Conclusion: Reassessing the Utility of CYP2D6 Testing
The IGNITE trial provides high-quality evidence that routine CYP2D6 genotyping for the selection of postoperative opioids does not improve pain control or reduce opioid use in patients undergoing major surgery within a modern healthcare framework. While pharmacogenomics remains a powerful tool for certain medications (e.g., clopidogrel or antidepressants), its application in acute postoperative pain appears limited when robust multimodal analgesic protocols are already in place.

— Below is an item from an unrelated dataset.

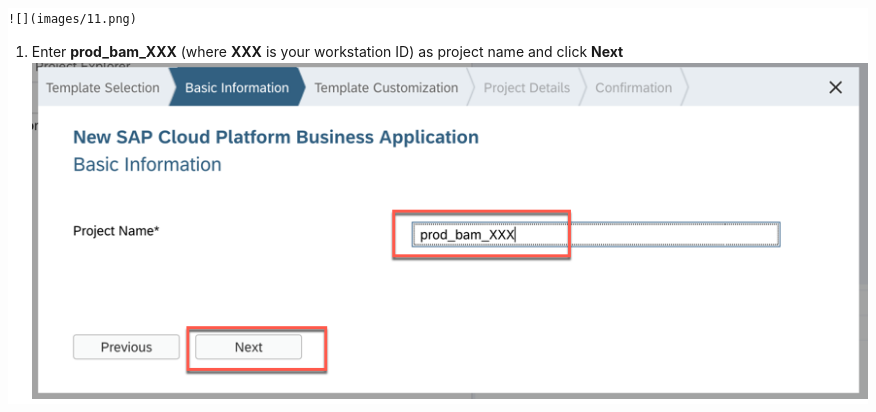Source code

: 	![](images/11.png)

1. Enter **prod\_bam\_XXX** (where **XXX** is your workstation ID) as project name and click **Next**  
	![](images/12.png)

Clinicians should continue to prioritize evidence-based multimodal strategies, reserving pharmacogenomic testing for cases where therapy fails or when specific drug-drug interactions and genetic factors significantly complicate the clinical picture. The data do not support the broad, routine implementation of CYP2D6-guided opioid therapy in the current surgical landscape.
Funding and clinicaltrials.gov
This study was supported by the National Human Genome Research Institute (NHGRI) and the National Center for Advancing Translational Sciences (NCATS) of the National Institutes of Health. Trial registration: ClinicalTrials.gov Identifier: NCT05966129.
References
- Cavallari LH, et al. CYP2D6-Guided Opioid Management and Postoperative Pain Control: A Randomized Clinical Trial. JAMA Netw Open. 2026;9(2):e2558299. doi:10.1001/jamanetworkopen.2025.58299.
- Crews KR, et al. Clinical Pharmacogenetics Implementation Consortium (CPIC) guidelines for cytochrome P450 2D6 genotype and codeine therapy: 2014 update. Clin Pharmacol Ther. 2014;95(4):376-382.
- Chidambaran V, et al. Pharmacogenetics of postoperative opioid management: A review of the current evidence and future directions. J Clin Anesth. 2017;39:46-56.